# [What the task requires]
In the Digital Ocean text, how far did net revenue retention (NRR) fall in one year?

# [Document segment]
+ + + +
Maybe.  And if so, maybe that’s Digital Ocean.  If you haven’t heard of Digital Ocean, ask your developer.  Many have used Digital Ocean at the cheaper, simpler version of AWS-Azure-Digital Ocean to get going fast and quickly.

Growth has slowed the past year, but profitability?  It’s gotten crazy good.  Or at least. operating margins and free cash flow are.

Digital Ocean is only growing 16% now at $700m ARR, and churn is up and NRR down.  But it’s raining cash, and earnings per share is growing 22% — faster than revenue.

5 Interesting Learnings:

#1.  Super, Duper Efficient Now — 42%+ Operating Margins

Digital Ocean was pretty darn efficient last year, with 40% EBITDA Margins and 16% free cash flow.  But like almost everyone, it got even more efficient the past 12 months.  Now they’re at 43% EBITDA and a stunning 32% free cash flow.  That’s about as free cash flow-y as it gets.

But was growth sacraficed?  Maybe.  Or at least, maybe like many, tougher times meant holding the line on costs and people, leading to even more efficiency.  For now.

#2.  Still Pushing ARPU Up, Churn Stable — But NRR Way, Way Down This Year

Digital Ocean has small customers and tiny ARPUs, but pushing the ARPU up a bit has a huge impact on a percentage basis.  ARPU was up +28% from 2022 over 2021, and another 6% the past 12 months on top of that.  That’s fueled a lot of growth.  But NRR was hit hard this year as so many optimized their budget, and NRR crashed from 118% to 96%.   That’s a big hit in a much tougher year for Digital Ocean.

#3.  Big Push To Get Customers That Will Pay At Least $50/Month

Ok that’s not a huge number but Digital Ocean really attracts the long tail. But at scale, even the slightly less long version of the tail is where the money is.  The focus now is at $50+ a month customers.

#4.  Churn Stable.  Customers Just Tried to Optimize Their Spend — Even Tiny Ones

You might not think smaller Digital Ocean customers would be putting as much energy into optimizing their cloud spend as say a $1m a month AWS customer.  But you’d be wrong 🙂   Churn did grow from 12% to 15%, but NRR fell far faster, from 118% to 96% in just one year.  Even small cloud customers worked to bring down their spend in 2023.

#5.  Almost All Customers Still from Self-Service

This makes sense at these price points.  Digital Ocean has added a sales team and now a partner team, but it’s still early for both.
+ + + +
# [Dataset]
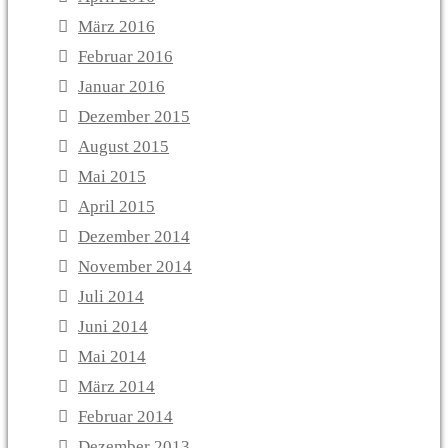
März 2016
Februar 2016
Januar 2016
Dezember 2015
August 2015
Mai 2015
April 2015
Dezember 2014
November 2014
Juli 2014
Juni 2014
Mai 2014
März 2014
Februar 2014
Dezember 2013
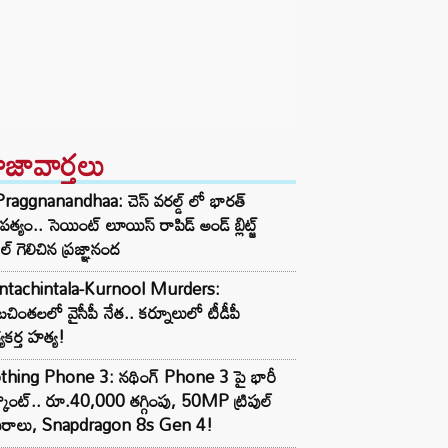
ాజావార్తలు
raggnanandhaa: చెస్ వరల్డ్ లో భారత్
పత్యం.. సెయింట్ లూయిస్ రాపిడ్ అండ్ బ్లిట్జ్
ిల్ గెలిచిన ప్రజ్ఞానంద
ntachintala-Kurnool Murders:
టచింతలలో వైసీపీ నేత.. కర్నూలులో టీడీపీ
్యకర్త హత్య!
thing Phone 3: నథింగ్ Phone 3 పై భారీ
్కౌంట్.. రూ.40,000 తగ్గింపు, 50MP ట్రిపుల్
మెరాలు, Snapdragon 8s Gen 4!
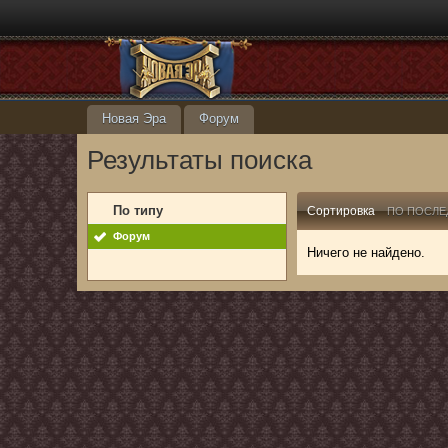
Новая Эра
Форум
Результаты поиска
По типу
Сортировка
ПО ПОСЛЕ
Форум
Ничего не найдено.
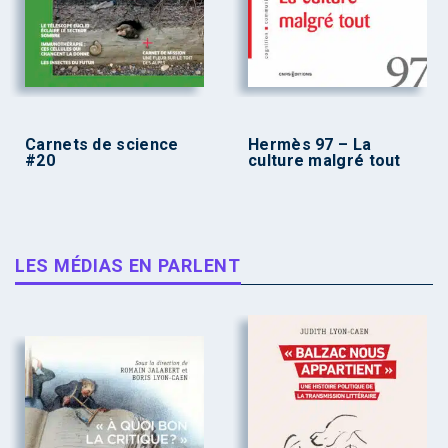
Carnets de science
Hermès 97 – La
#20
culture malgré tout
LES MÉDIAS EN PARLENT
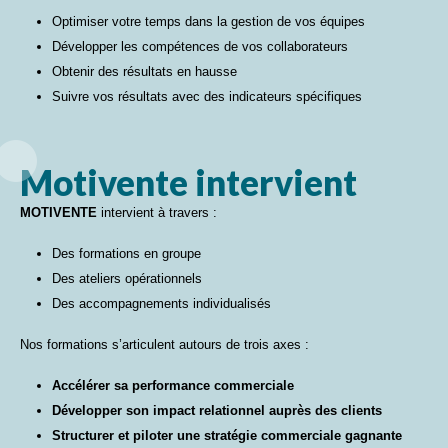
Optimiser votre temps dans la gestion de vos équipes
Développer les compétences de vos collaborateurs
Obtenir des résultats en hausse
Suivre vos résultats avec des indicateurs spécifiques
Motivente intervient
MOTIVENTE
intervient à travers :
Des formations en groupe
Des ateliers opérationnels
Des accompagnements individualisés
Nos formations s’articulent autours de trois axes :
Accélérer sa performance commerciale
Développer son impact relationnel auprès des clients
Structurer et piloter une stratégie commerciale gagnante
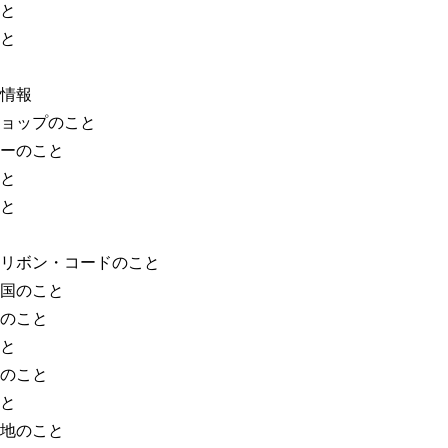
と
と
情報
ョップのこと
ーのこと
と
と
リボン・コードのこと
国のこと
のこと
と
のこと
と
地のこと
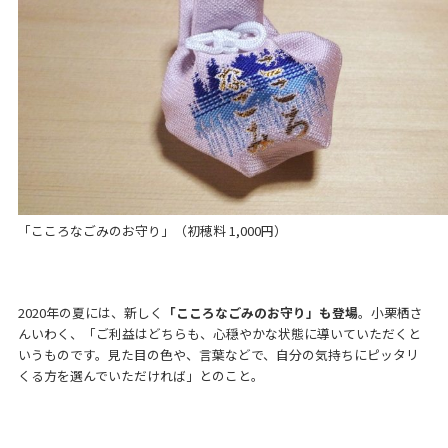
「こころなごみのお守り」（初穂料 1,000円）
2020年の夏には、新しく
「こころなごみのお守り」も登場
。小栗栖さ
んいわく、「ご利益はどちらも、心穏やかな状態に導いていただくと
いうものです。見た目の色や、言葉などで、自分の気持ちにピッタリ
くる方を選んでいただければ」とのこと。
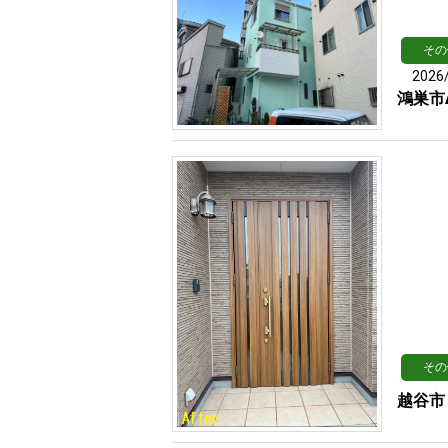
その
2026
鴻巣市
その
越谷市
+ + + +
# [Output of the exercise]
From 118% to 96%.